どうして、お兄ちゃんはここまでしてくれるんだろうか。

「それと、今まで起きていた取引停止やネットでの嫌がらせは解決しました。詳細は改めて報告が出ると思いますが、従来の取引先はすべて復活し、新たに大口の取引先との契約も決まりました。営業の皆さんは特に心配だったろうと思うので、先にお知らせします。
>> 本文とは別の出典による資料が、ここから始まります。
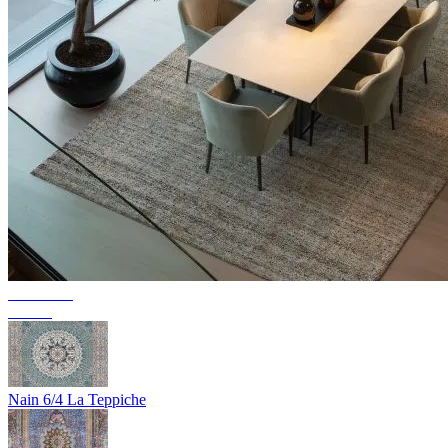
Collection
Texura
Nain 6/4 La Teppiche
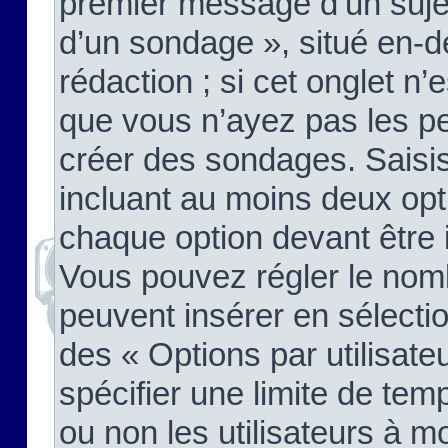
premier message d’un sujet,
d’un sondage », situé en-d
rédaction ; si cet onglet n’
que vous n’ayez pas les pe
créer des sondages. Saisis
incluant au moins deux op
chaque option devant être 
Vous pouvez régler le nomb
peuvent insérer en sélectio
des « Options par utilisat
spécifier une limite de temp
ou non les utilisateurs à mo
これから益々忙しくなると思いますがよろしくお願いします」
力強い言葉に
「「はい」」
みんなの声がそろった。

すごいな、お兄ちゃん。
一気にフロアの空気が変った。

「山川部長も、しばらくは課長不在となり負担が増えますがよろしくお願いします」
「はい」
部長も直立不動で返事をした。

良かった、これで鷹文を笑顔で送り出せる。
私は心から感謝した。
しかし、すぐに後悔に変わる。

「それから・・・」
グルリと辺りを見回したお兄ちゃんが、

「一華」
突然声を上げた。

え、ええ。
ここで呼ばれるはずのない名前に、身動きできない私。

「一華」
再度呼ばれ、私は顔だけ上げた。

「話がある、ちょっと来い」

嘘だよね。
ここに私でない一華が・・・いるわけがなかった。
お兄ちゃんの視線は、真っ直ぐに私を見ている。

「先輩?」
可憐ちゃんが小さな声で呼んだ。

「部長、申し訳ないが妹を借りていきます」

ツカツカと近寄ったお兄ちゃんに腕を掴まれ、私は連れ出されてしまった。